He said the repeal of POTA, not giving assent to similar anti-terror laws in BJP-ruled states, non-execution of Parliament attack convict Afzal Guru and "helping the accused being prosecuted under POTA for burning Sabarmati Express" raises a legitimate question whether a federal agency under Singh can really be trusted.
    
Jaitley asked, "does the Prime Minister's track record inspire confidence that he will implement his proposal for a federal agency against terror."
    
He also sought to know whether Singh will have the political courage to strengthen the content of India's anti-terrorist laws to make them more "terrorist-unfriendly".
    
Claiming that the Prime Minister and Congress had been opposing strong anti-terror law, he sought to know "will not the federal agency be helpless in investigating terrorist crimes if confessions of terrorists are inadmissible evidence and an easy bail is available to the terrorists under normal law".    

Jaitley also sought to know what purpose would be achieved in merely changing the investigating agency, particularly when investigation and prevention of terrorism is to take place "under a law which is not terrorist-unfriendly".
    
He also accused the UPA government of having a "scandalous record of having misled the CBI, an investigative agency of the Central Government for political purposes in the last four years."
    
"Systematically, cases against UPA leaders have been closed and the political opponents have been harassed by the CBI."
    
Jaitley accused the UPA government of "deliberately" not giving Presidential assent to three BJP-ruled states -- Rajasthan, Madhya Pradesh and Gujarat -- to operationalise the laws against organised crimes, while such laws are operational in Maharashtra, Andhra Pradesh (both ruled by Congress) and Karnataka.
    
"The effect of this is going to be that cases relating to the Mumbai train blasts and the Malegaon blasts will be investigated under the MCOCA but when accused are arrested in relation to the Jaipur serial blasts, they will be investigated under the ordinary law where easy bails will be available and confessions of the terrorists will not be
admissible evidence," he said.
    
"The crippling of the investigation in the Jaipur blasts is directly attributable to the political motivated withholding of Presidential assent by the UPA government," Jaitley said.
    
The senior BJP leader also accused Manmohan Singh of using his "softness on terror for vote bank politics rather than for security considerations."
    
The BJP was willing to discuss the issue provided it involves not merely a change of the investigative agency but also the content of the law, he said.
    
"Our anti-terror laws will have to be made more effective and POTA will have to be re-introduced," he said.     
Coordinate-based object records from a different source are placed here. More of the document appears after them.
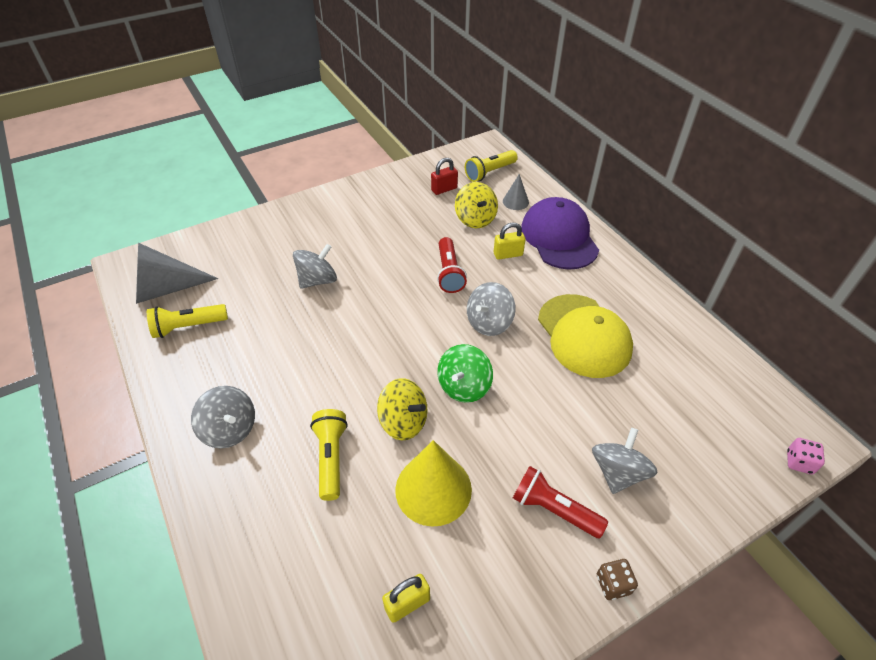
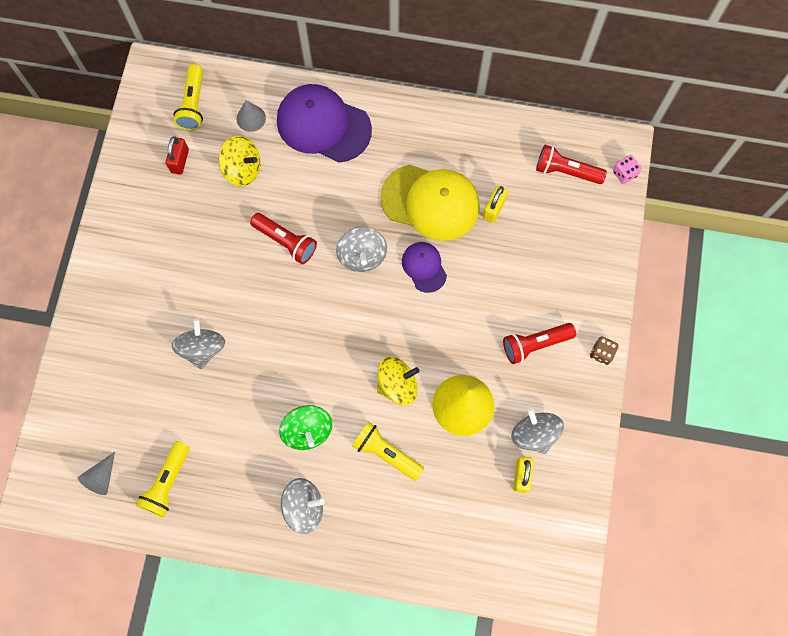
camera: 50 degrees left, 25 degrees up
(166, 289) = (101, 477): grey cone -> grey cone, size x0.52
(464, 386) = (403, 321): green spinning top -> green spinning top (307, 431)
(508, 254) = (306, 180): yellow padlock -> yellow padlock (494, 209)
(526, 368) = (424, 267): none -> purple cap
(618, 472) = (544, 284): grey spinning top -> grey spinning top (534, 434)
(734, 412) = (566, 171): none -> red flashlight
Jaitley said the jurisdiction to legislate against terrorism is already with the Central Government and the constitutional validity of TADA was challenged before the Supreme Court on the ground that the law and order and public order are state subjects and the Centre cannot legislate with regard to the same.
    
"The Supreme Court has categorically held that the war against terrorism includes the war against sovereignty and defence of India and therefore the legislation against terror falls in the domain of the Central Government," he said.
    
Jaitley also said what prevented the Prime Minister in the last four years from acting in the matter remains an "obvious mystery" and that his government is not "serious in fighting terrorism".
    
"The Central Government has the legislative and Executive powers to introduce and to enact laws in this matter," he said.